Reducing the Burden of Supervision in Deep Reinforcement Learning
Reinforcement learning approaches have shown significant success in enabling a variety of applications in robotic control, bypassing the need for accurate models and controllers. The paradigm of reinforcement learning depends heavily on the definition of rewards. Reward functions are often quite hard to define, and require significant instrumentation of the environment and the robotic system or significant human interaction. As tasks become harder and involve significant environmental interaction, this reward supervision becomes increasingly hard to provide. In this talk, I will cover a number of approaches to reduce the burden of reward supervision in reinforcement learning, making it easier to specify rewards, and to instrument the system for reward specifications, moving towards learning systems which are more applicable for real world use. I will describe approaches using imitation learning, meta-learning and unsupervised exploration as a means to tackle the problem of supervision in deep reinforcement learning, and show several robotic applications.
Abhishek Gupta is a third year Ph.D student at UC Berkeley, working with Professor Sergey Levine and Professor Pieter Abbeel.
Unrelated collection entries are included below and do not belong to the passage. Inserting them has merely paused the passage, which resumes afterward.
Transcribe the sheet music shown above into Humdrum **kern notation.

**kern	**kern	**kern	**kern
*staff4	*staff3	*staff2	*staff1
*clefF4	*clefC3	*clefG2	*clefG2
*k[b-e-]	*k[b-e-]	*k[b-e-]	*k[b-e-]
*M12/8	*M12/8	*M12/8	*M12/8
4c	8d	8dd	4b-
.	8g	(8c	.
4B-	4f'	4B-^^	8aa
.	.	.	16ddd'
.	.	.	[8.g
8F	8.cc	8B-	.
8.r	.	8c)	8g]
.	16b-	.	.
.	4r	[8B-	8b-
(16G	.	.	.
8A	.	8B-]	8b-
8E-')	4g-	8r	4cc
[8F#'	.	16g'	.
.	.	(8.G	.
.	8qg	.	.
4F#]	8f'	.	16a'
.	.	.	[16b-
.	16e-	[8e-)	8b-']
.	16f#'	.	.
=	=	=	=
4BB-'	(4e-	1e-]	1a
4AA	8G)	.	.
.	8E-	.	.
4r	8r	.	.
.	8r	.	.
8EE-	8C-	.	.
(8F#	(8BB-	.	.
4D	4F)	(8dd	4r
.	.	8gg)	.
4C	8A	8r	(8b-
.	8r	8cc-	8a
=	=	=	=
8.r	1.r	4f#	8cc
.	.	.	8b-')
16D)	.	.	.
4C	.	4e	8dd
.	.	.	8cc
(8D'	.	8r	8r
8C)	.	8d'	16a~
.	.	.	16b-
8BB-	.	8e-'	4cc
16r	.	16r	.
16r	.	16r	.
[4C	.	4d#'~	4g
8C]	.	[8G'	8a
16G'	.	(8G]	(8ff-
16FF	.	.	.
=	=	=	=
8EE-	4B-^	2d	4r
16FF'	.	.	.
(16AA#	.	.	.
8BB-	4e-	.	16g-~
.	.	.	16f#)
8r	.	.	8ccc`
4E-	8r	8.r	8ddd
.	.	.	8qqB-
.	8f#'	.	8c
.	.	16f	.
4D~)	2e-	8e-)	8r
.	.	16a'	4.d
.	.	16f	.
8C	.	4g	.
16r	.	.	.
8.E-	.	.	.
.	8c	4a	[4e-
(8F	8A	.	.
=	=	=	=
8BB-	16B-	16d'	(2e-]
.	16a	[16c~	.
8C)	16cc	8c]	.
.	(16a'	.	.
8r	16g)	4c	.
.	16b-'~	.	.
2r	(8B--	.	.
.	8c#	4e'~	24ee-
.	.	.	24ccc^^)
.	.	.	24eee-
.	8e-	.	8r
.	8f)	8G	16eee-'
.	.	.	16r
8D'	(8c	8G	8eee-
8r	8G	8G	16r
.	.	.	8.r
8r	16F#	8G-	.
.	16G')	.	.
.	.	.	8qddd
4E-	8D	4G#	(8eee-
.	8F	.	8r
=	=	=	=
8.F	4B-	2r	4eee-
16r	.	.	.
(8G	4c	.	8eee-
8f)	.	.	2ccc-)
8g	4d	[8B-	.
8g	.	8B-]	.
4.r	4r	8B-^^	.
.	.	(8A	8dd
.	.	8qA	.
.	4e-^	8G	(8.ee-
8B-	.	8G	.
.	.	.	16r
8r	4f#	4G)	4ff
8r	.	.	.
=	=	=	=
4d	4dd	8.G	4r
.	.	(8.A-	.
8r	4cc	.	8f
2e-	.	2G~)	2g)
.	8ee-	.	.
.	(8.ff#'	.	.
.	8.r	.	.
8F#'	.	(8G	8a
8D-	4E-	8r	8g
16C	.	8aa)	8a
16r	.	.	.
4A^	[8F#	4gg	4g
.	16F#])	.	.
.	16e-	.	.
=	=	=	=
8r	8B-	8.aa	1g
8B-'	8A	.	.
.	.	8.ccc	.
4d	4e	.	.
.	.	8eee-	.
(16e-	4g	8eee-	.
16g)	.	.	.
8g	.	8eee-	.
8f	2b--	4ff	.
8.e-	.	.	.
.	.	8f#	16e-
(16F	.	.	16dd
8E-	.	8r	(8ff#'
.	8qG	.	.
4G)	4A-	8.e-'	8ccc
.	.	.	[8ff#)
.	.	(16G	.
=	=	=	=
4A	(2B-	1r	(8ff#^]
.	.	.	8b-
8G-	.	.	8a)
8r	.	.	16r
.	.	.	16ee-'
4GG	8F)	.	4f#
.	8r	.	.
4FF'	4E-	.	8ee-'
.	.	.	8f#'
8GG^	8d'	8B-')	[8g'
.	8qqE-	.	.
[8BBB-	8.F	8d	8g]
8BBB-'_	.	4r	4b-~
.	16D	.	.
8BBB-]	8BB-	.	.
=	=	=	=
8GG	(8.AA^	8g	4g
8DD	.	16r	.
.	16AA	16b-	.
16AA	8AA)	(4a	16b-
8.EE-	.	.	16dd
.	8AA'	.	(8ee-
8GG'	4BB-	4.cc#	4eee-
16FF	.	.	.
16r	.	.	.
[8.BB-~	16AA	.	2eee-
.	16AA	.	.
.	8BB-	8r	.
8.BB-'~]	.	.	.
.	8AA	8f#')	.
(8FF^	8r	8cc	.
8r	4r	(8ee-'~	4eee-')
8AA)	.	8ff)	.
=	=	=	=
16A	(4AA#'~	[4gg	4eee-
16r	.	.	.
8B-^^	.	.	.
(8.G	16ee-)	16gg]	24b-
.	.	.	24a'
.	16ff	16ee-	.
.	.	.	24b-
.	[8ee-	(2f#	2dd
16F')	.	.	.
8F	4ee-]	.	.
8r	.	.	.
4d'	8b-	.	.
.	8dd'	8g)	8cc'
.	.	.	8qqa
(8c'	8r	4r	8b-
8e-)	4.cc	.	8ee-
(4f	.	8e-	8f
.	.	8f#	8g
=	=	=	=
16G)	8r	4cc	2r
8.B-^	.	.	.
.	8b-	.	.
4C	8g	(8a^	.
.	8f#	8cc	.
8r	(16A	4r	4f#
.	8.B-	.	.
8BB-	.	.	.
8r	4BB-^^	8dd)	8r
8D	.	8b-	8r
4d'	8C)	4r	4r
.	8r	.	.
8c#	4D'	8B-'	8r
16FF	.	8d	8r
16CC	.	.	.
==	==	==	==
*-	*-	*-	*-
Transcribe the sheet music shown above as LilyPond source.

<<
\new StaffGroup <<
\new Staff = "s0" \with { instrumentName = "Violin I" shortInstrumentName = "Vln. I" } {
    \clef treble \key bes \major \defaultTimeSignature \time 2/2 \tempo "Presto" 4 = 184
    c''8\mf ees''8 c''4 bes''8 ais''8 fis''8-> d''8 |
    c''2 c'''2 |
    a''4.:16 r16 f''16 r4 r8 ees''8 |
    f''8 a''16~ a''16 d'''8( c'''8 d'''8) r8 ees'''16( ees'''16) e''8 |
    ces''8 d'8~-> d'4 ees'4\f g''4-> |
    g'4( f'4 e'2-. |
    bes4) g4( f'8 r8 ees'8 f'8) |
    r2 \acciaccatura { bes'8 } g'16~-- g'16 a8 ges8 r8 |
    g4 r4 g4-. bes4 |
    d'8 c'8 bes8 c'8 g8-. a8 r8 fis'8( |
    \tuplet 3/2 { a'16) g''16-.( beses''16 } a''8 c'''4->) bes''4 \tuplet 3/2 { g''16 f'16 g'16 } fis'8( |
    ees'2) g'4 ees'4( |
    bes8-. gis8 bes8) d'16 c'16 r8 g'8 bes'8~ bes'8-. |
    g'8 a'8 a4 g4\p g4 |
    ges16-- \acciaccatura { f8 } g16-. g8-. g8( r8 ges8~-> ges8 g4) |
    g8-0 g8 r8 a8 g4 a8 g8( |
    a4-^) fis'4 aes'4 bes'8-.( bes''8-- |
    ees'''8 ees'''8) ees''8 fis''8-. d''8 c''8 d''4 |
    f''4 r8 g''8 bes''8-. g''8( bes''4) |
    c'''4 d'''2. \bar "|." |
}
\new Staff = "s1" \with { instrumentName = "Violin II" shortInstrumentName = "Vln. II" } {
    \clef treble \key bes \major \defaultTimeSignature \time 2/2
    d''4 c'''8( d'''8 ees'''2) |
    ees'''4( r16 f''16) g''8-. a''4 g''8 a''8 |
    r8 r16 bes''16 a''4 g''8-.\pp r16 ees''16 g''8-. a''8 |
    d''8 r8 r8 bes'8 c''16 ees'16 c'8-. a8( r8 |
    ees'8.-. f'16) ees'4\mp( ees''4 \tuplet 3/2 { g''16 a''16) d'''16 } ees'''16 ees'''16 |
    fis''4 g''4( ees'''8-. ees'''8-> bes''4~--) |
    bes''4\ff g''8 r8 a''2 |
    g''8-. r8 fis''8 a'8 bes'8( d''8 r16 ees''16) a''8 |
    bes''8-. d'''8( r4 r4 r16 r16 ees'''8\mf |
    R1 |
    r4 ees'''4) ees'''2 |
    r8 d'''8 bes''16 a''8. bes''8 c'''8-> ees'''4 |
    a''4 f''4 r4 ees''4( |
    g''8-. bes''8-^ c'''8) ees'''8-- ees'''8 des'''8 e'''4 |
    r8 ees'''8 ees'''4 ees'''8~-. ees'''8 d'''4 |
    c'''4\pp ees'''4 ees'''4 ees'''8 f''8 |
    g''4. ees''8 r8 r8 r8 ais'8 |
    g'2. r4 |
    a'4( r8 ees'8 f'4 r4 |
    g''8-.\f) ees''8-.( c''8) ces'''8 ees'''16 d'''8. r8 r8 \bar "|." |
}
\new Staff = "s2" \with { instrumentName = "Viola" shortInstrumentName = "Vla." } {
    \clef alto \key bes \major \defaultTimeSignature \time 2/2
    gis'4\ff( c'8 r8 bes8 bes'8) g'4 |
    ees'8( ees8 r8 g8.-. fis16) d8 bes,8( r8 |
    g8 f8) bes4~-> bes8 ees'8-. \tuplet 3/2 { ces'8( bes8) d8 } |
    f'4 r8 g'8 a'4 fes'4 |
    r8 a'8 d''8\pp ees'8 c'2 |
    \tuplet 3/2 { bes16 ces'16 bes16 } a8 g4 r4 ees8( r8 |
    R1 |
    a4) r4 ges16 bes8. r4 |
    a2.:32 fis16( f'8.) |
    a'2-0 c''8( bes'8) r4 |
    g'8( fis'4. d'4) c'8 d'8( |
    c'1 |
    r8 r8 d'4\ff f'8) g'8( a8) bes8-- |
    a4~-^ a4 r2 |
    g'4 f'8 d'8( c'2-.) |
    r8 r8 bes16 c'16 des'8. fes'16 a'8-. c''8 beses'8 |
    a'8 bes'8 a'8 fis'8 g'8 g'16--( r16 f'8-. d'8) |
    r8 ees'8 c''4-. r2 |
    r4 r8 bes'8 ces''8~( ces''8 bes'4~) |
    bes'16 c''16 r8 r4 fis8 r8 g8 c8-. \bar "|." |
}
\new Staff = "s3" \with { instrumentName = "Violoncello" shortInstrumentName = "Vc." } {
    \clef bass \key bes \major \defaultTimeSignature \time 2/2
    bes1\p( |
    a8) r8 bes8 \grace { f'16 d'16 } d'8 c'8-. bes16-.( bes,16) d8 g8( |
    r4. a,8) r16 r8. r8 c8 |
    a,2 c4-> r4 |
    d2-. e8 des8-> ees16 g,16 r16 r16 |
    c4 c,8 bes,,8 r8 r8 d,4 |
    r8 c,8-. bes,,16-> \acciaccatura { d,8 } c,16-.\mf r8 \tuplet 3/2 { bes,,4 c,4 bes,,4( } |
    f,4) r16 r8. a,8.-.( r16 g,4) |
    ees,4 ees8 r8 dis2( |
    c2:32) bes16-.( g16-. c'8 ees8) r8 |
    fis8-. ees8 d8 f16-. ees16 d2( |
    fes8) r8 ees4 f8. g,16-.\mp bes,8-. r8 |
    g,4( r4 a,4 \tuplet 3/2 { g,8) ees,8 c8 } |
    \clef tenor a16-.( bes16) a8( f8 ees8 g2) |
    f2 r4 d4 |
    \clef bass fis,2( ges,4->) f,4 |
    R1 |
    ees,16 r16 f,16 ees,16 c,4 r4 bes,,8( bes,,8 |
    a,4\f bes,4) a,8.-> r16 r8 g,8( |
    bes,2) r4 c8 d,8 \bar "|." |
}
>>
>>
Abhishek's research interests focus on Deep Reinforcement Learning in robotics, with an emphasis on multi-task learning, transfer learning, imitation learning and dexterous manipulation. Abhishek received a B.S in Electrical Engineering and Computer Science from UC Berkeley working with Professor Pieter Abbeel on apprenticeship learning and hierarchical planning. Abhishek is the recipient of the NSF graduate research fellowship as well as the NDSEG graduate fellowship.